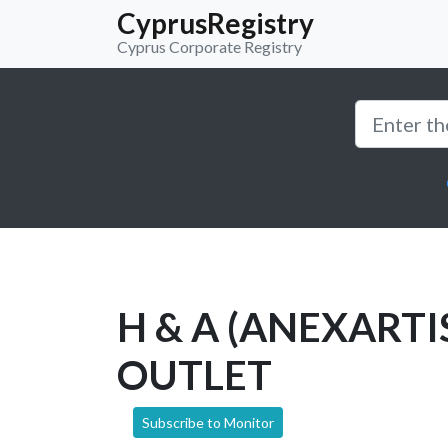
CyprusRegistry
Cyprus Corporate Registry
H & A (ANEXARTI
OUTLET
Subscribe to Monitor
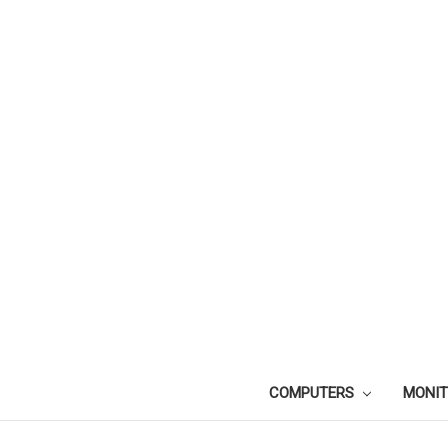
COMPUTERS
MONI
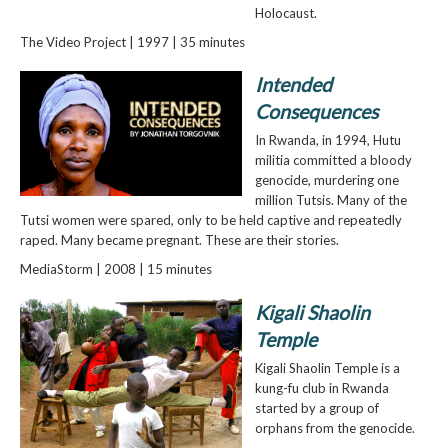
Holocaust.
The Video Project | 1997 | 35 minutes
Intended
Consequences
In Rwanda, in 1994, Hutu
militia committed a bloody
genocide, murdering one
million Tutsis. Many of the
Tutsi women were spared, only to be held captive and repeatedly
raped. Many became pregnant. These are their stories.
MediaStorm | 2008 | 15 minutes
Kigali Shaolin
Temple
Kigali Shaolin Temple is a
kung-fu club in Rwanda
started by a group of
orphans from the genocide.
-- -- --
# Task details
Return every line in the listing above that contains the word "genocide".

# Answer below
genocide, murdering one
orphans from the genocide.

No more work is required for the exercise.